Dans le cas présent, l'injonction préfectorale crée une obligation impérative à laquelle le liquidateur ne peut se soustraire sans s'exposer à des poursuites. Le non-respect d'une telle mise en demeure pourrait engager sa responsabilité civile, voire pénale, en cas de dommage constaté sur l'environnement ou sur des personnes. Cette pression juridique constitue un levier important pour garantir la mise en œuvre rapide des mesures correctives exigées.
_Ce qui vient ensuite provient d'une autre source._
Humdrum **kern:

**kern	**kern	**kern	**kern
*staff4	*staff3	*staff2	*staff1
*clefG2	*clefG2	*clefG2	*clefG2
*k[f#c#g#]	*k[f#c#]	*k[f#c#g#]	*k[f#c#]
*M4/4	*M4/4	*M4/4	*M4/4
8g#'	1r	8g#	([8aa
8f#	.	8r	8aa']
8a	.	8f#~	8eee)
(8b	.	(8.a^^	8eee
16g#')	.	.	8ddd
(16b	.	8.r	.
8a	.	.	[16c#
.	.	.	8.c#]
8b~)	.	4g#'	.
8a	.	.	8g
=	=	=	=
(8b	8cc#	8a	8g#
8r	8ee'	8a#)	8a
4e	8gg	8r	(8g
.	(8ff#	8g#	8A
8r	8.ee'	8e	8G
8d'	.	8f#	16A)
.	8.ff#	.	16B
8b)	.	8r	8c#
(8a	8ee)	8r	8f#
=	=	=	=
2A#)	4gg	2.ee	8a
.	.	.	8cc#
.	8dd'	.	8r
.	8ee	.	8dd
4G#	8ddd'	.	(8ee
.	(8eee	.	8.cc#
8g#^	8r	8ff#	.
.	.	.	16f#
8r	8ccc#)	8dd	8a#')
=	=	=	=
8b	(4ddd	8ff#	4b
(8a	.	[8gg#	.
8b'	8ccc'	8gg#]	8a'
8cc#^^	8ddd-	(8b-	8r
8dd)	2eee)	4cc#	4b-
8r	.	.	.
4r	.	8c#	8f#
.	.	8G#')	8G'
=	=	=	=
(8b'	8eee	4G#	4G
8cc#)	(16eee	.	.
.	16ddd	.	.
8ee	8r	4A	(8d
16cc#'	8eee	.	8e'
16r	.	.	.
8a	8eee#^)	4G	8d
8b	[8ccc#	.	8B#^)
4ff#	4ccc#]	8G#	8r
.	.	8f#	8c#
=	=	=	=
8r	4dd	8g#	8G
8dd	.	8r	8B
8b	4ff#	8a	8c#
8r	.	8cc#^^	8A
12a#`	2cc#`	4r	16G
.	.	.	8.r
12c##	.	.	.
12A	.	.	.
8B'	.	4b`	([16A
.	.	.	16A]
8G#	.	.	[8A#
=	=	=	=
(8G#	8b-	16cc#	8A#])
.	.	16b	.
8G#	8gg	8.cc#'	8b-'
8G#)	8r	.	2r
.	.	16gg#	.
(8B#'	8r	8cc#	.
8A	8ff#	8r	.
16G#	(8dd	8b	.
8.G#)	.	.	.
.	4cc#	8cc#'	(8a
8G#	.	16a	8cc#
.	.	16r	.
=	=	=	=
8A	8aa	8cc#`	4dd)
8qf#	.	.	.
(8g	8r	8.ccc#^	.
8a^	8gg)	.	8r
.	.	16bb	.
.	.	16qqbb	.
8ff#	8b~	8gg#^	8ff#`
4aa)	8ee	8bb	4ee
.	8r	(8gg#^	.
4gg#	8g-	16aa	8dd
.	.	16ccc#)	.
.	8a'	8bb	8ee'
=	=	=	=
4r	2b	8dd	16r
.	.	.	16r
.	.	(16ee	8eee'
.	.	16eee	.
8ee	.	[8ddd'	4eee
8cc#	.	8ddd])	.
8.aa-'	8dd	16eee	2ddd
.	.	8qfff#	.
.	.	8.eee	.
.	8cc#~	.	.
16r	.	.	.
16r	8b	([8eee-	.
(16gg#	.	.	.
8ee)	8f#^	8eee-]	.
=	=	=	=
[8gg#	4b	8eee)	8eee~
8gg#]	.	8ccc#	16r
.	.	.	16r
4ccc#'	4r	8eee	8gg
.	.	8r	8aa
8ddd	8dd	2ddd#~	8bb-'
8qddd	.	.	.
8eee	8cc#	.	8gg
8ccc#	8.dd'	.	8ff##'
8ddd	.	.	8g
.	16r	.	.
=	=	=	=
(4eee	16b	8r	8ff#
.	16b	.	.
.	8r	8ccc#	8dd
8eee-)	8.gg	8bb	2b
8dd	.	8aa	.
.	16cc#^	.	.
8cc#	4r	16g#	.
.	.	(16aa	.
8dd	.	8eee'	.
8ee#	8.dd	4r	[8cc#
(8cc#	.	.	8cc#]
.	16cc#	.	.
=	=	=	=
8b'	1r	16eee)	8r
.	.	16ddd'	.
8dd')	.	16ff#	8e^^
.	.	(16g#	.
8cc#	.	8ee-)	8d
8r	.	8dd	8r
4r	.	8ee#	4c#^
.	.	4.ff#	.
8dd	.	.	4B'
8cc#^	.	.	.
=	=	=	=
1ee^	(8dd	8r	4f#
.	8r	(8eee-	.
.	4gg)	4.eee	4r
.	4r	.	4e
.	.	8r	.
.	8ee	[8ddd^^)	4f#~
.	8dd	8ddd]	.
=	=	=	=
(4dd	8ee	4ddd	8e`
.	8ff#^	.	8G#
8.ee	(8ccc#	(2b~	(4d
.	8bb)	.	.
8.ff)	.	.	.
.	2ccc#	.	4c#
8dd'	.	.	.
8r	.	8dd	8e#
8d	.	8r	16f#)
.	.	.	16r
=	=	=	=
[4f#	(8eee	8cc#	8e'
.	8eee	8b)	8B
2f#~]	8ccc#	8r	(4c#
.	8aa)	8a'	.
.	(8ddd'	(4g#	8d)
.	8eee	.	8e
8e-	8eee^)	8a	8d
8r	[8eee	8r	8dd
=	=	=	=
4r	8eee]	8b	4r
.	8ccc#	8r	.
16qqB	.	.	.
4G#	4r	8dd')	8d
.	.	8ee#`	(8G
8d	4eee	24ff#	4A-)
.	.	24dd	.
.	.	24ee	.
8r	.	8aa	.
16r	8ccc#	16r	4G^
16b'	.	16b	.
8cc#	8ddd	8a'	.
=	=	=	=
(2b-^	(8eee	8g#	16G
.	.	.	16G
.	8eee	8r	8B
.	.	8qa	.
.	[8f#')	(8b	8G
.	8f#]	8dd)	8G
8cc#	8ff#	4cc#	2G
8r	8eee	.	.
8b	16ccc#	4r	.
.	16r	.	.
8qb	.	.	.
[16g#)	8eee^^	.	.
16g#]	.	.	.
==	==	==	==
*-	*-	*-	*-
Les précédents et les leçons d'autres dossiers similaires

Plusieurs affaires récentes ont illustré les difficultés rencontrées par les pouvoirs publics face à des sites industriels en liquidation ou à l'abandon. Ces précédents démontrent l'importance d'une intervention précoce des autorités pour éviter des sinistres environnementaux aux conséquences parfois irréversibles. La réactivité de la préfecture des Bouches-du-Rhône, en adressant ce courrier « immédiatement », témoigne d'une prise de conscience de ces risques.
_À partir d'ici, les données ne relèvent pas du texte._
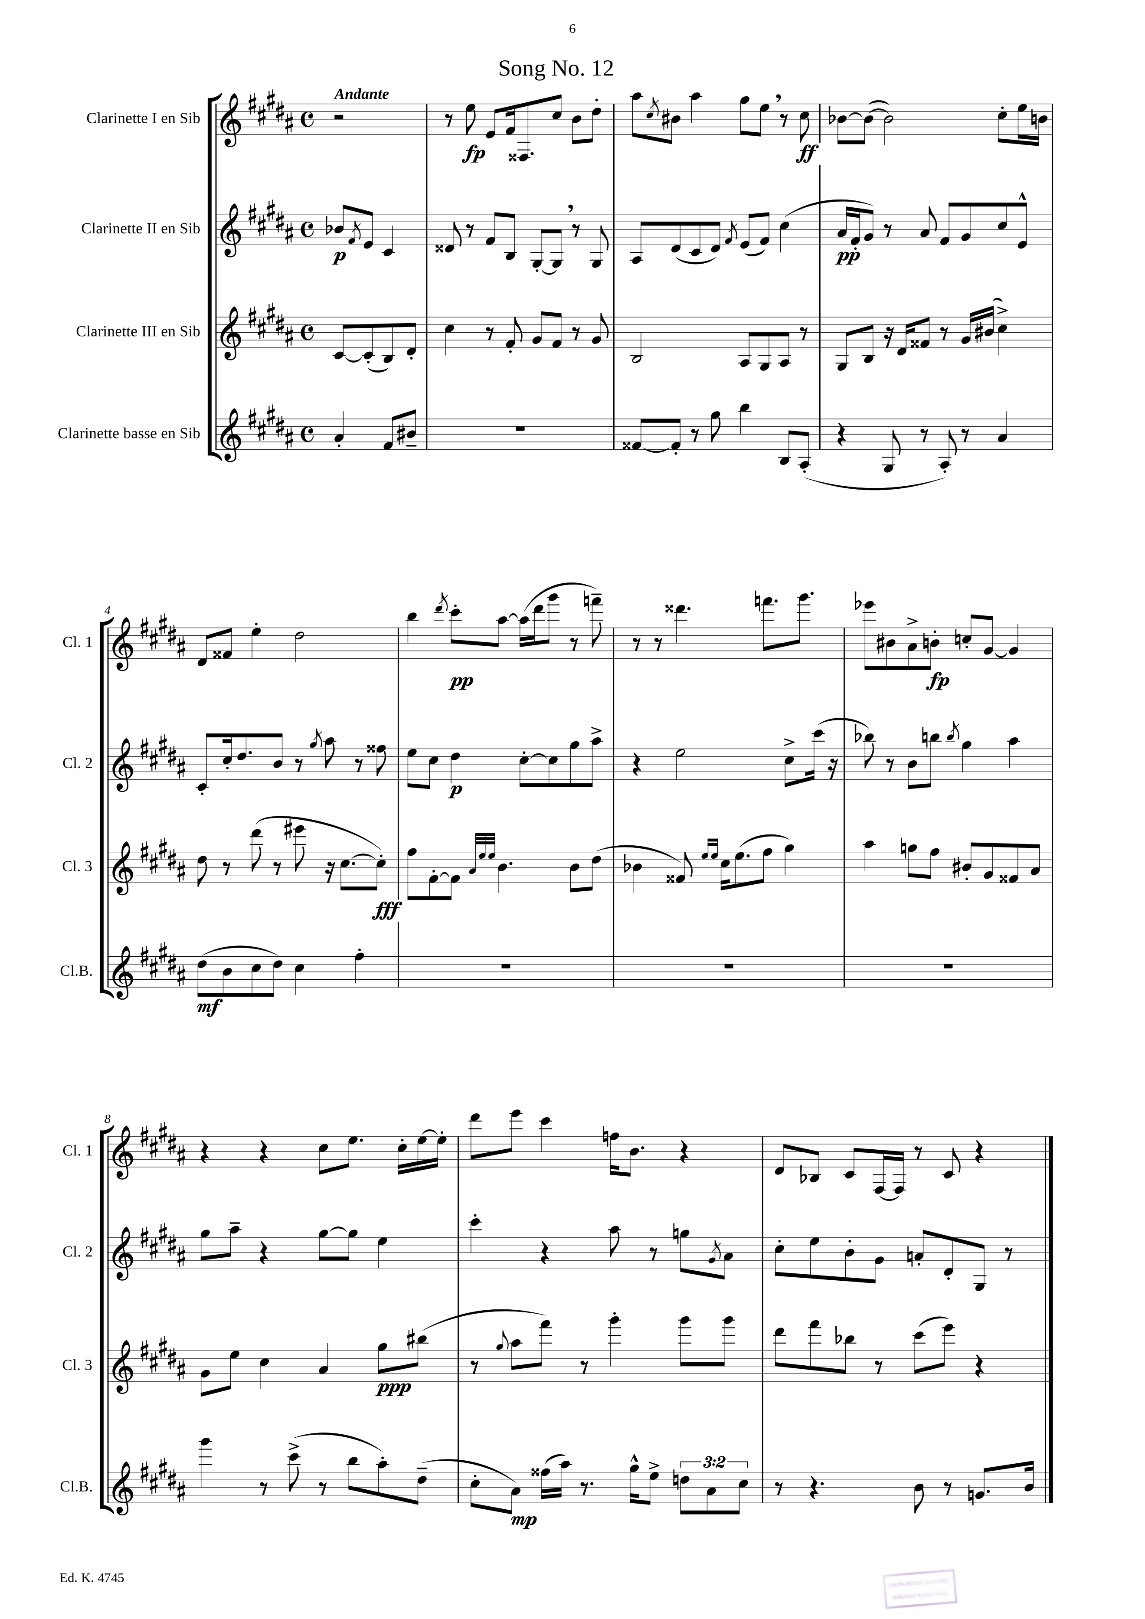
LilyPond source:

L'expérience montre également que la phase transitoire entre la cessation d'activité et la reprise éventuelle d'un site par un nouvel opérateur constitue une période particulièrement vulnérable. Les équipements industriels, conçus pour fonctionner en continu, supportent mal les interruptions prolongées de leur alimentation énergétique. Les phénomènes de corrosion, de sédimentation ou de dégradation des systèmes de contrôle peuvent survenir rapidement, compromettant la sécurité des installations.

Vers une vigilance renforcée sur les sites industriels en difficulté

L'épisode de Fibre Excellence à Tarascon pourrait inciter les services de l'État à renforcer leur surveillance des sites industriels en procédure collective. Une coordination plus étroite entre les tribunaux de commerce, les préfectures, les directions régionales de l'environnement (DREAL) et les municipalités permettrait d'anticiper les risques liés aux cessations d'activité brutales.

Aucun bilan officiel des éventuelles dégradations environnementales constatées à ce stade sur le site de Tarascon n'a été communiqué par les autorités. La nature précise des substances chimiques présentes dans les cuves et circuits de l'usine, ainsi que les volumes concernés, relèvent d'une information non confirmée à ce stade par les sources officielles relayées par BFMTV. Les habitants et les salariés demeurent donc dans l'attente de précisions supplémentaires sur l'ampleur réelle des risques et sur le calendrier de remise en sécurité du site.